I’ve been doing a lot of decorating around our apartment and lately my focus has been with our bedroom. Since we rent, I don’t want to spend a lot of money on furniture that might be the wrong size for our next place. Plus, I don’t want to have to move a bunch of heavy pieces! Instead, I’ve been focusing on sprucing up what we already have and redoing versatile pieces that will work in any space. I have a pretty good idea of how I want our home to look, at least color-wise (lots of gray and white with pops of color and metallic accents) so I’ve been trying to take what we already have and alter it to fit that aesthetic. One of my latest projects involved an easy diy headboard.
We already had a really nice headboard that was sturdy with a great shape, but I wasn’t in love. I wasn’t a huge fan of the studs surrounding the edges and the color was a little off. In some lighting, it looked like a nice light brown but in our bedroom it turned darker and even looked a little green. Not quite the look I was going for.
I found some great home fabrics at JoAnn and fell in love with this charcoal gray material. It’s soft but durable enough for furniture and I love the subtle melange finish. I had a hard time finding a gray that wasn’t too blue or too brown but this one was perfect, and much nicer than the old material.

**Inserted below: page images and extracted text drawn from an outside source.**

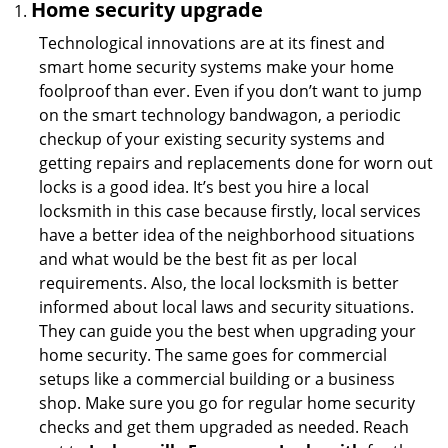
Home security upgrade
Technological innovations are at its finest and
smart home security systems make your home
foolproof than ever. Even if you don’t want to jump
on the smart technology bandwagon, a periodic
checkup of your existing security systems and
getting repairs and replacements done for worn out
locks is a good idea. It’s best you hire a local
locksmith in this case because firstly, local services
have a better idea of the neighborhood situations
and what would be the best fit as per local
requirements. Also, the local locksmith is better
informed about local laws and security situations.
They can guide you the best when upgrading your
home security. The same goes for commercial
setups like a commercial building or a business
shop. Make sure you go for regular home security
checks and get them upgraded as needed. Reach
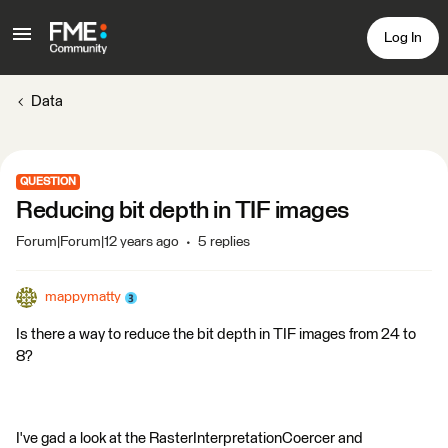
Log In
Data
QUESTION
Reducing bit depth in TIF images
Forum|Forum|12 years ago
5 replies
mappymatty
Is there a way to reduce the bit depth in TIF images from 24 to
8?
I've gad a look at the RasterInterpretationCoercer and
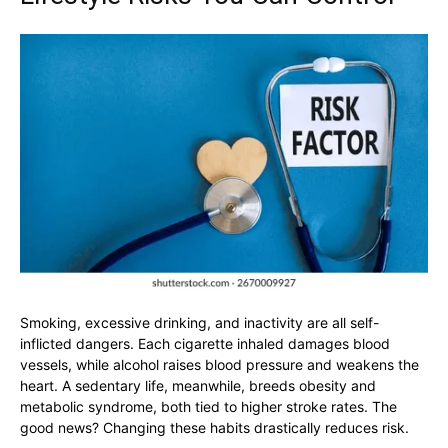
Smoking, excessive drinking, and inactivity are all self-
inflicted dangers. Each cigarette inhaled damages blood
vessels, while alcohol raises blood pressure and weakens the
heart. A sedentary life, meanwhile, breeds obesity and
metabolic syndrome, both tied to higher stroke rates. The
good news? Changing these habits drastically reduces risk.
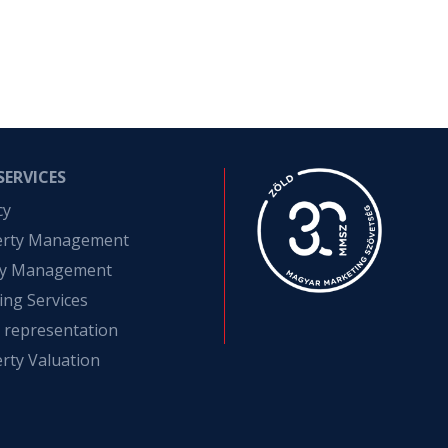
SERVICES
cy
erty Management
ity Management
ing Services
t representation
rty Valuation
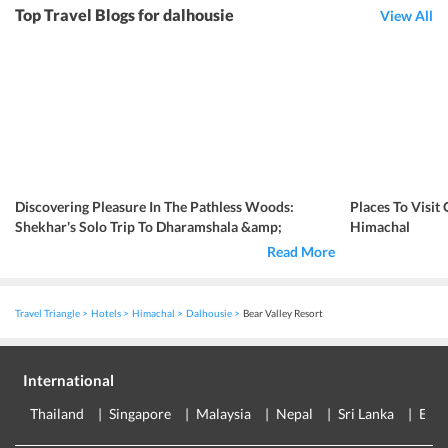
Top Travel Blogs for dalhousie
View All
Discovering Pleasure In The Pathless Woods:
Places To Visit
Shekhar's Solo Trip To Dharamshala &amp;
Himachal
Dalhousie
Read More
Travel Triangle
Hotels
Himachal
Dalhousie
Bear Valley Resort
International
Thailand
Singapore
Malaysia
Nepal
Sri Lanka
Eur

The headboard was pretty simple to recover, it just took some precision. I started by placing it face down on the new fabric. I cut off some of the new fabric to make it easier to work with but I made sure to leave plenty of extra just in case.
I began at the bottom of the headboard. I made sure to pull the fabric tight so there wouldn’t be any excess bunching on the front of the headboard. I just used a regular stapler to secure the fabric to the headboard, but a staple gun would be much faster. I also folded over the edges as I went so that it would have more of a finished look. Just make sure to pull the fabric tight around the corners!
Since the top of the headboard was curved, I had to create pleats in the fabric to make it fit correctly and not gape in areas. This part is really about pulling the fabric tight against the headboard and using plenty of staples to secure it down.
The headboard turned out really well and I’m so glad I decided to recover it. This was actually pretty easy to do (the hardest part for me was finding the right fabric) and I’m really happy with the results. I loved the shape of the original headboard but the color just wasn’t working for me. Upholstered headboards can be pretty expensive so I’m really glad I was able to save this one and turn it into something I love. Now to decide what to do next!